▶ PROMPT:
I'd like the entries that follow repeated exactly, with the pictures left out.

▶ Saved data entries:
┌──
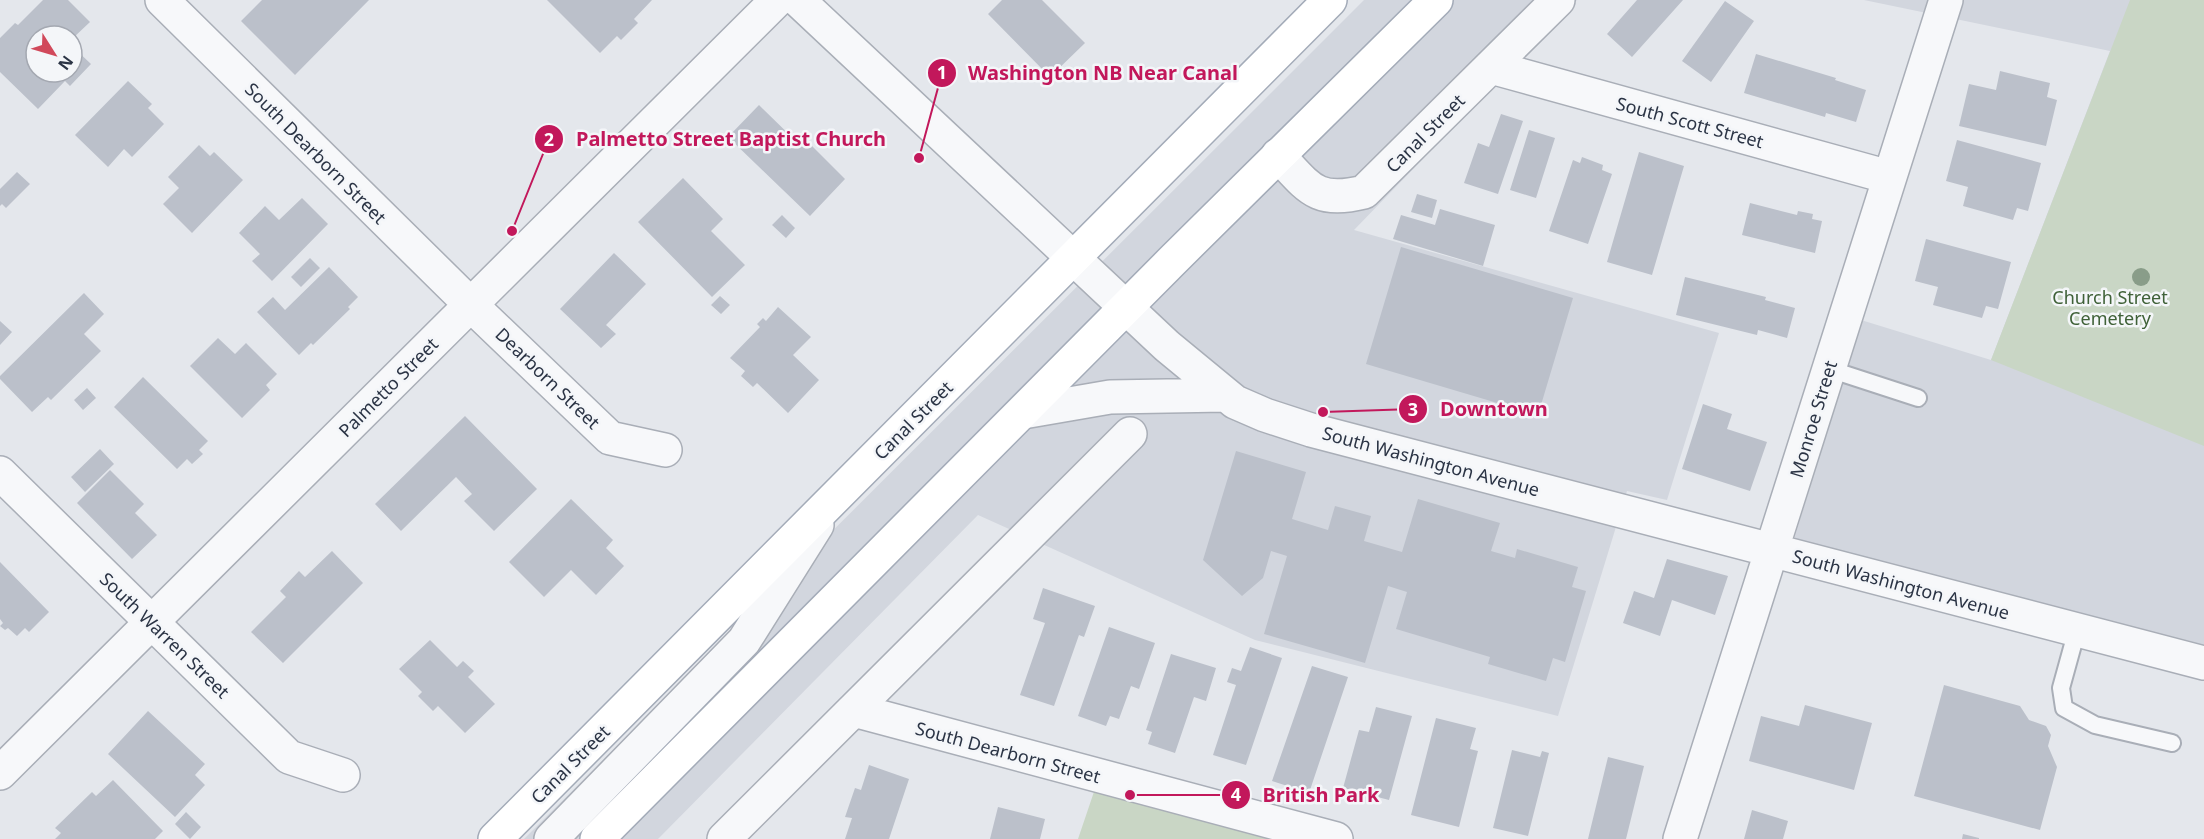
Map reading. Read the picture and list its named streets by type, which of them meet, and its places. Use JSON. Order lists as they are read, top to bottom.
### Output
{
  "streets": {
    "main road": ["Canal Street"],
    "street": [
      "South Scott Street",
      "South Dearborn Street",
      "Dearborn Street",
      "Palmetto Street",
      "Monroe Street",
      "South Washington Avenue",
      "South Warren Street"
    ]
  },
  "crossings": [
    ["South Scott Street", "Canal Street"],
    ["South Scott Street", "Monroe Street"],
    ["Canal Street", "South Washington Avenue"],
    ["South Dearborn Street", "Dearborn Street"],
    ["South Dearborn Street", "Palmetto Street"],
    ["Dearborn Street", "Palmetto Street"],
    ["Palmetto Street", "South Warren Street"],
    ["Monroe Street", "South Washington Avenue"]
  ],
  "parks": ["Church Street Cemetery"],
  "places": [
    "Washington NB Near Canal",
    "Palmetto Street Baptist Church",
    "Downtown",
    "British Park"
  ],
  "north": "bottom right"
}
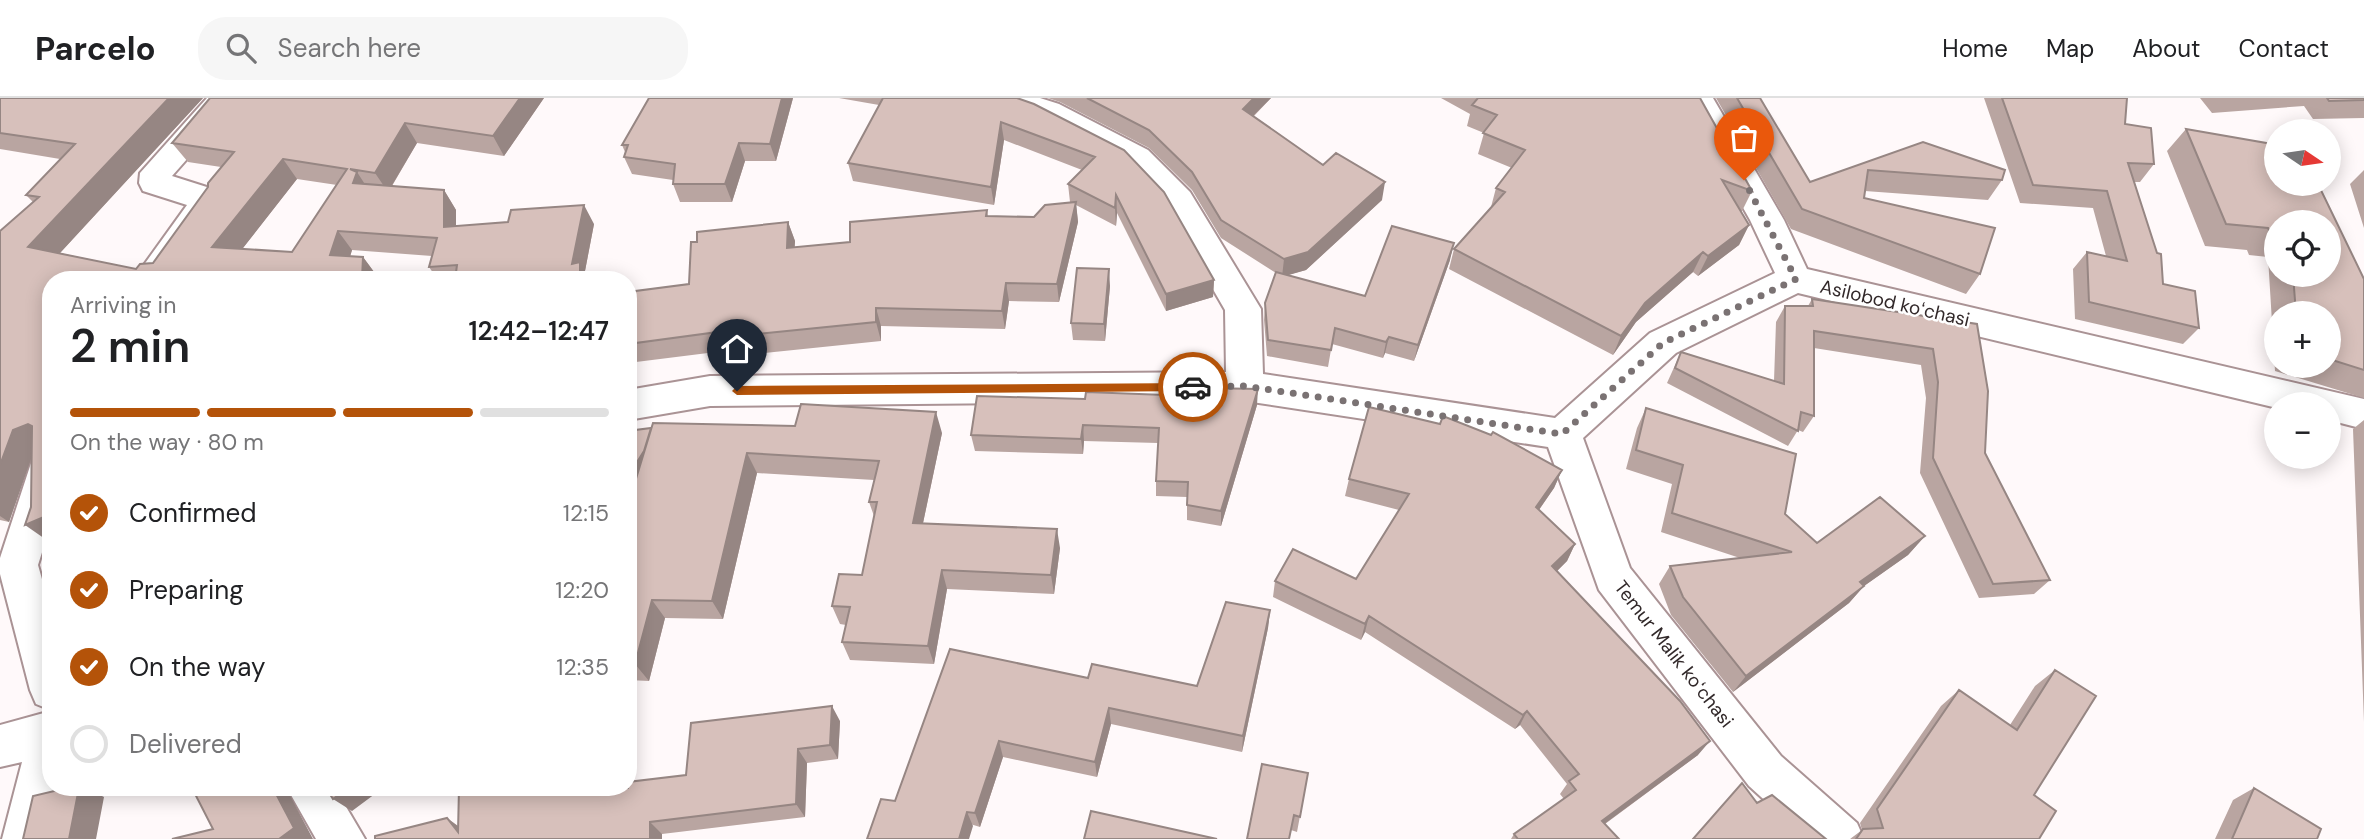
└──
▶ RESULT:
Map reading. Read the picture and list its named streets by type, which of them meet, and its places. Use JSON. Order lists as they are read, top to bottom.
### Output
{
  "streets": {
    "main road": ["Canal Street"],
    "street": [
      "South Scott Street",
      "South Dearborn Street",
      "Dearborn Street",
      "Palmetto Street",
      "Monroe Street",
      "South Washington Avenue",
      "South Warren Street"
    ]
  },
  "crossings": [
    ["South Scott Street", "Canal Street"],
    ["South Scott Street", "Monroe Street"],
    ["Canal Street", "South Washington Avenue"],
    ["South Dearborn Street", "Dearborn Street"],
    ["South Dearborn Street", "Palmetto Street"],
    ["Dearborn Street", "Palmetto Street"],
    ["Palmetto Street", "South Warren Street"],
    ["Monroe Street", "South Washington Avenue"]
  ],
  "parks": ["Church Street Cemetery"],
  "places": [
    "Washington NB Near Canal",
    "Palmetto Street Baptist Church",
    "Downtown",
    "British Park"
  ],
  "north": "bottom right"
}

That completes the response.